→ **Goal 1**: Extract the forum thread below and reproduce it in full, word for word.

# Can anyone tell me what this yellow stuff is please?



## Julian (14 Aug 2013)

I've been trying to grow some HC via the dry start method, everything is growing well except for this patch of yellow mold/fungus at the bottom of the picture.

It's only growing at the front of the tank which is where the substrate is at it's lowest, most of the substrate is at least 2 cm above the water level, here it's only about 1 cm. Could this be the probable cause?

I have a 14w heating mat under the tank which keeps the temperature in the 24-28 region. My Hygrometer says humidity is at 90%.

I've already removed most of it by hand, I've just scooped out the yellow bits and thrown it in the bin. I also added more substrate in this part of the tank so that it sits higher above the water level.

If there's anything else you think I can do or know what causes it, any help would be much appreciated.


----------



## Andy Thurston (14 Aug 2013)

→ **Goal 2**: Convert the lines of the entries below into a numbered list, starting with the line containing "collection date as typed: Transcribed" and going on through the line containing "genus: Chamaecrista", with blank lines omitted.

→ **Dataset extract**:
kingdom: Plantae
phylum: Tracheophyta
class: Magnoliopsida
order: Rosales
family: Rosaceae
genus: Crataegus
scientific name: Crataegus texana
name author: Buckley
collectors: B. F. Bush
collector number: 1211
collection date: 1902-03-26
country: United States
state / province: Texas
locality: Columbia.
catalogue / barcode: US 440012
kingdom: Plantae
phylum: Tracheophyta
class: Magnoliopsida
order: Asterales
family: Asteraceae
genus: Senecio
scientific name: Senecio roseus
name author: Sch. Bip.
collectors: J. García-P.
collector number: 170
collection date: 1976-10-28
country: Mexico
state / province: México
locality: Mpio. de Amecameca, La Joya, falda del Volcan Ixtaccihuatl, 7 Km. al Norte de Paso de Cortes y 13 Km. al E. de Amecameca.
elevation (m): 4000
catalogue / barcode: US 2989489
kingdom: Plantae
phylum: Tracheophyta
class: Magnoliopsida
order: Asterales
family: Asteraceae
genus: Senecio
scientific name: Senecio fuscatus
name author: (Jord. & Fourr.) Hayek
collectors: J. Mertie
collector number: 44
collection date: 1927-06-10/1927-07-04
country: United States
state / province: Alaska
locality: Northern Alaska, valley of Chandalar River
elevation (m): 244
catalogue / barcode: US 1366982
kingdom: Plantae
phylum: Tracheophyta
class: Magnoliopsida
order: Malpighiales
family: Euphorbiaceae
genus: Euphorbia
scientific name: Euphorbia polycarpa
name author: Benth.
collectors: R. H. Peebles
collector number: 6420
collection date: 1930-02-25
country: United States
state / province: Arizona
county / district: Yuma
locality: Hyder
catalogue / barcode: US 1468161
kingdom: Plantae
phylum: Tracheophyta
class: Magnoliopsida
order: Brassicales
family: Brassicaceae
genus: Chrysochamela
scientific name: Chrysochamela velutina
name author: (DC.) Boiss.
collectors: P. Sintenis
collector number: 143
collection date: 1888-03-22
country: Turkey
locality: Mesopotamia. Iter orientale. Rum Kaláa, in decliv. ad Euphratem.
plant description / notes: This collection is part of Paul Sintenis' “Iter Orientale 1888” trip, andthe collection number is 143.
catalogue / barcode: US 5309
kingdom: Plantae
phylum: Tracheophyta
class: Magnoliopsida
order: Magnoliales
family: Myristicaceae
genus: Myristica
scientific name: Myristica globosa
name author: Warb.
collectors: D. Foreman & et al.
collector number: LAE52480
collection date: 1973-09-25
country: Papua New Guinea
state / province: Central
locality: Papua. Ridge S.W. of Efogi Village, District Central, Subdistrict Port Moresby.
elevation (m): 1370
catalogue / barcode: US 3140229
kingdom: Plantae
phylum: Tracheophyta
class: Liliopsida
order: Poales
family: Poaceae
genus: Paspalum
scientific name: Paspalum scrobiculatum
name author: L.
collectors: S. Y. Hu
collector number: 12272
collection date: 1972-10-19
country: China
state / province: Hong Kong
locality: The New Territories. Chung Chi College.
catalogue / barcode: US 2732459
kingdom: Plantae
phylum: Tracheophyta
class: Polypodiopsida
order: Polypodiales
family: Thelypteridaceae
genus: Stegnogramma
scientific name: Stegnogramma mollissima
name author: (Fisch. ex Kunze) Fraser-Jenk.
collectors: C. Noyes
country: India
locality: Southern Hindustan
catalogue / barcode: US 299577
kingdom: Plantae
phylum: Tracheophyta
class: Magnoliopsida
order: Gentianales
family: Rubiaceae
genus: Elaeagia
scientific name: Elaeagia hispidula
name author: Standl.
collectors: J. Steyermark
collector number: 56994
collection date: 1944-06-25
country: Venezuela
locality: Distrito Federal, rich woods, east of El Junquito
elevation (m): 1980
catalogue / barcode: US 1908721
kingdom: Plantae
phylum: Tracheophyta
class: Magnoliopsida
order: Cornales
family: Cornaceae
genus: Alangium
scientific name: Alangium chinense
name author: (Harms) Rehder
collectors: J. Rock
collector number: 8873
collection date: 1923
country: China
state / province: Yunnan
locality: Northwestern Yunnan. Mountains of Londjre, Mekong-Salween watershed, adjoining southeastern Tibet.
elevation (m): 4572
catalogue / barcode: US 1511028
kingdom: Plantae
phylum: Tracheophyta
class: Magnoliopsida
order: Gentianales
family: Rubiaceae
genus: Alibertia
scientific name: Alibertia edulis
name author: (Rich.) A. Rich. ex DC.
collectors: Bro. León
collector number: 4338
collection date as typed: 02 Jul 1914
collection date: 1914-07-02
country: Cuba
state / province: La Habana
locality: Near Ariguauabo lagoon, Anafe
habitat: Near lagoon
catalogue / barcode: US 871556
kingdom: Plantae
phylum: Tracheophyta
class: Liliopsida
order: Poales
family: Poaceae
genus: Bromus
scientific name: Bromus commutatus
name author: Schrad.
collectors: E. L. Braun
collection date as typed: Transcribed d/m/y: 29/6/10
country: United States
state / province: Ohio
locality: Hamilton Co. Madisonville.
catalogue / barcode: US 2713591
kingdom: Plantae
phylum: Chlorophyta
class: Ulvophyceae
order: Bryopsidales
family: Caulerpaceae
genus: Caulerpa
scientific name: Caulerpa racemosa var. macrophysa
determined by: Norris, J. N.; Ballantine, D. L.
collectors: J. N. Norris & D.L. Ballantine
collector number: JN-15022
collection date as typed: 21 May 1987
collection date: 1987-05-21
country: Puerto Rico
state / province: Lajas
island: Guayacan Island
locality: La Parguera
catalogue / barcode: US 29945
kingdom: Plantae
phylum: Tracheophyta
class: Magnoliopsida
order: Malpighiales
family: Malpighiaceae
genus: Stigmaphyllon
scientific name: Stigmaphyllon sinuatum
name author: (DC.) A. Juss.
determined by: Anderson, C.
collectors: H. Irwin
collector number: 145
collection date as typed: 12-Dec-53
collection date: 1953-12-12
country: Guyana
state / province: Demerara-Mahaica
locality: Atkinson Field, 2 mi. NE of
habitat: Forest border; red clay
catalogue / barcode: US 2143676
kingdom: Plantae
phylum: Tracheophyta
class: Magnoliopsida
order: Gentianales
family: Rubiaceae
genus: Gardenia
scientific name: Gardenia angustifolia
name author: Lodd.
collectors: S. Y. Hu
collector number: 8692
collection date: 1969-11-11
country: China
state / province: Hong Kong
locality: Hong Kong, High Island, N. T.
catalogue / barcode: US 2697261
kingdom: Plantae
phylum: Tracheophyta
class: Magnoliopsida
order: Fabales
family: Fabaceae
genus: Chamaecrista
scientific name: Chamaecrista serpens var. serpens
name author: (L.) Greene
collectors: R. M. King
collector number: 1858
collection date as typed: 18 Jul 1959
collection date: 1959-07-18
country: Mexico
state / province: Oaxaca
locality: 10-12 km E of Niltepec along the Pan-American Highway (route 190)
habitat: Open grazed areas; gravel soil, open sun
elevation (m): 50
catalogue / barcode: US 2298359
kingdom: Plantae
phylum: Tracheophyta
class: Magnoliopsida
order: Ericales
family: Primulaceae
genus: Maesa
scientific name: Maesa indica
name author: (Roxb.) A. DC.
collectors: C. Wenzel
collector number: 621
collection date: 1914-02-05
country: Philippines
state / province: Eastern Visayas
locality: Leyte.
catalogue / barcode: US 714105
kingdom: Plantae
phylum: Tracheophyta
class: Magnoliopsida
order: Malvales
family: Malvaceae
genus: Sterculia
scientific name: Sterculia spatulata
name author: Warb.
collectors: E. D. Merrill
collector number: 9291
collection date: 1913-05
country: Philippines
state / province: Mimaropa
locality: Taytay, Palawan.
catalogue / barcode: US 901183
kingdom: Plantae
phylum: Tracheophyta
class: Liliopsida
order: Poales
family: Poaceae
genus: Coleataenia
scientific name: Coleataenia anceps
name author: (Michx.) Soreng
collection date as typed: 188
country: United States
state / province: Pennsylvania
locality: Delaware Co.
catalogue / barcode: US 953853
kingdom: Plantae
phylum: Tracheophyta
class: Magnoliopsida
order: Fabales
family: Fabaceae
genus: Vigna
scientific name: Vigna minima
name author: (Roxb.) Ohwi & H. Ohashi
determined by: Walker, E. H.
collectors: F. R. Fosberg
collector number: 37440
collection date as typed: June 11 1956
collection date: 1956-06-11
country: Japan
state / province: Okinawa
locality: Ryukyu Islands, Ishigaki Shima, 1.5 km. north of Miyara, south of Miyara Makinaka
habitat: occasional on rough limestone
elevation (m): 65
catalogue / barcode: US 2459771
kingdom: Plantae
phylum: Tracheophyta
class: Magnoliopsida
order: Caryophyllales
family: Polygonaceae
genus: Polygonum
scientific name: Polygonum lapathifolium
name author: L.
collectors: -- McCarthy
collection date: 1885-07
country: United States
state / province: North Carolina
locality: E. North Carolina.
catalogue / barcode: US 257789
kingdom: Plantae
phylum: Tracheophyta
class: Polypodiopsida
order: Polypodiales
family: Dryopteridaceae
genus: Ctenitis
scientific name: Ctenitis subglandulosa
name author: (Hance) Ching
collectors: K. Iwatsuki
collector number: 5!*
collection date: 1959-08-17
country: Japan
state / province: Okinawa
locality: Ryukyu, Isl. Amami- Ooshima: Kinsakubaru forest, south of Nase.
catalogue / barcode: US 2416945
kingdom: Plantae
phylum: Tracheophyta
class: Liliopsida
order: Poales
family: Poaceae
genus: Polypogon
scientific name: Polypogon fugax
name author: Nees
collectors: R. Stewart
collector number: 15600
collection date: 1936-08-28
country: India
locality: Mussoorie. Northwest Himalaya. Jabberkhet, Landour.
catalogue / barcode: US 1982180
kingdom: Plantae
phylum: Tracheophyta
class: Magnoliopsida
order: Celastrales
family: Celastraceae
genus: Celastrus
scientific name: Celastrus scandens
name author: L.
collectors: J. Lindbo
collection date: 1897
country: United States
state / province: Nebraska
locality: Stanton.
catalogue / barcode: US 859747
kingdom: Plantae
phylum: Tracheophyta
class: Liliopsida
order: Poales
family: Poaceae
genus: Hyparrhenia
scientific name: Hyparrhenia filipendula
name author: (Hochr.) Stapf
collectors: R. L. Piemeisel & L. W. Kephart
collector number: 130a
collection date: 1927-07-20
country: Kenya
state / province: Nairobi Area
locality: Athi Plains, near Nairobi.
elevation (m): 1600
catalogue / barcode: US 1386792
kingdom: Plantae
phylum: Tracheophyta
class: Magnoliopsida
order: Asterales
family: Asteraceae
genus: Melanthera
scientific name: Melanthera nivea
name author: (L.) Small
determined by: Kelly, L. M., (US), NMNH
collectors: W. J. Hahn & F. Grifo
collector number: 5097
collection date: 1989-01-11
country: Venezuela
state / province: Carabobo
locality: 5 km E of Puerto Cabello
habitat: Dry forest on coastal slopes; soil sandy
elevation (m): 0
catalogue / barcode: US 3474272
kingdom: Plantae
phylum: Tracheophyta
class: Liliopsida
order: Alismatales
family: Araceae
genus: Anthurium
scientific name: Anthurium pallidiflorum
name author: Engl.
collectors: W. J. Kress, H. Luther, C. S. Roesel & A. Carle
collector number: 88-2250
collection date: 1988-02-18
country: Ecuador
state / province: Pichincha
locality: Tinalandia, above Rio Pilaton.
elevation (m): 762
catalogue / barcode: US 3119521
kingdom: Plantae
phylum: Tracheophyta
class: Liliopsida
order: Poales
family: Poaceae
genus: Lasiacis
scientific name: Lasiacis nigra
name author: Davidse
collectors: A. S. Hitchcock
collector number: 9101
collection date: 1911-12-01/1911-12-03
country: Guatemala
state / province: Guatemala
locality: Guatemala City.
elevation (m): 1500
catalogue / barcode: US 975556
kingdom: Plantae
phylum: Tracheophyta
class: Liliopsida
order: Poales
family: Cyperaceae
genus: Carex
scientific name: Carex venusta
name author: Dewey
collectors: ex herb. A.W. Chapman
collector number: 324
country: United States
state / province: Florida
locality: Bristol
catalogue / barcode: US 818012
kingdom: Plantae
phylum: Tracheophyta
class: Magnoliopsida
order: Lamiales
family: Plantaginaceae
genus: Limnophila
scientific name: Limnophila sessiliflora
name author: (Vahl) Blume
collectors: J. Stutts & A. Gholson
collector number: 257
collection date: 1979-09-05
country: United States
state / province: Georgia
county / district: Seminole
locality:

→ **Written reply 1**:
# Can anyone tell me what this yellow stuff is please?



## Julian (14 Aug 2013)

I've been trying to grow some HC via the dry start method, everything is growing well except for this patch of yellow mold/fungus at the bottom of the picture.

It's only growing at the front of the tank which is where the substrate is at it's lowest, most of the substrate is at least 2 cm above the water level, here it's only about 1 cm. Could this be the probable cause?

I have a 14w heating mat under the tank which keeps the temperature in the 24-28 region. My Hygrometer says humidity is at 90%.

I've already removed most of it by hand, I've just scooped out the yellow bits and thrown it in the bin. I also added more substrate in this part of the tank so that it sits higher above the water level.

If there's anything else you think I can do or know what causes it, any help would be much appreciated.


----------



## Andy Thurston (14 Aug 2013)

→ **Written reply 2**:
1. collection date as typed: Transcribed d/m/y: 29/6/10
2. country: United States
3. state / province: Ohio
4. locality: Hamilton Co. Madisonville.
5. catalogue / barcode: US 2713591
6. kingdom: Plantae
7. phylum: Chlorophyta
8. class: Ulvophyceae
9. order: Bryopsidales
10. family: Caulerpaceae
11. genus: Caulerpa
12. scientific name: Caulerpa racemosa var. macrophysa
13. determined by: Norris, J. N.; Ballantine, D. L.
14. collectors: J. N. Norris & D.L. Ballantine
15. collector number: JN-15022
16. collection date as typed: 21 May 1987
17. collection date: 1987-05-21
18. country: Puerto Rico
19. state / province: Lajas
20. island: Guayacan Island
21. locality: La Parguera
22. catalogue / barcode: US 29945
23. kingdom: Plantae
24. phylum: Tracheophyta
25. class: Magnoliopsida
26. order: Malpighiales
27. family: Malpighiaceae
28. genus: Stigmaphyllon
29. scientific name: Stigmaphyllon sinuatum
30. name author: (DC.) A. Juss.
31. determined by: Anderson, C.
32. collectors: H. Irwin
33. collector number: 145
34. collection date as typed: 12-Dec-53
35. collection date: 1953-12-12
36. country: Guyana
37. state / province: Demerara-Mahaica
38. locality: Atkinson Field, 2 mi. NE of
39. habitat: Forest border; red clay
40. catalogue / barcode: US 2143676
41. kingdom: Plantae
42. phylum: Tracheophyta
43. class: Magnoliopsida
44. order: Gentianales
45. family: Rubiaceae
46. genus: Gardenia
47. scientific name: Gardenia angustifolia
48. name author: Lodd.
49. collectors: S. Y. Hu
50. collector number: 8692
51. collection date: 1969-11-11
52. country: China
53. state / province: Hong Kong
54. locality: Hong Kong, High Island, N. T.
55. catalogue / barcode: US 2697261
56. kingdom: Plantae
57. phylum: Tracheophyta
58. class: Magnoliopsida
59. order: Fabales
60. family: Fabaceae
61. genus: Chamaecrista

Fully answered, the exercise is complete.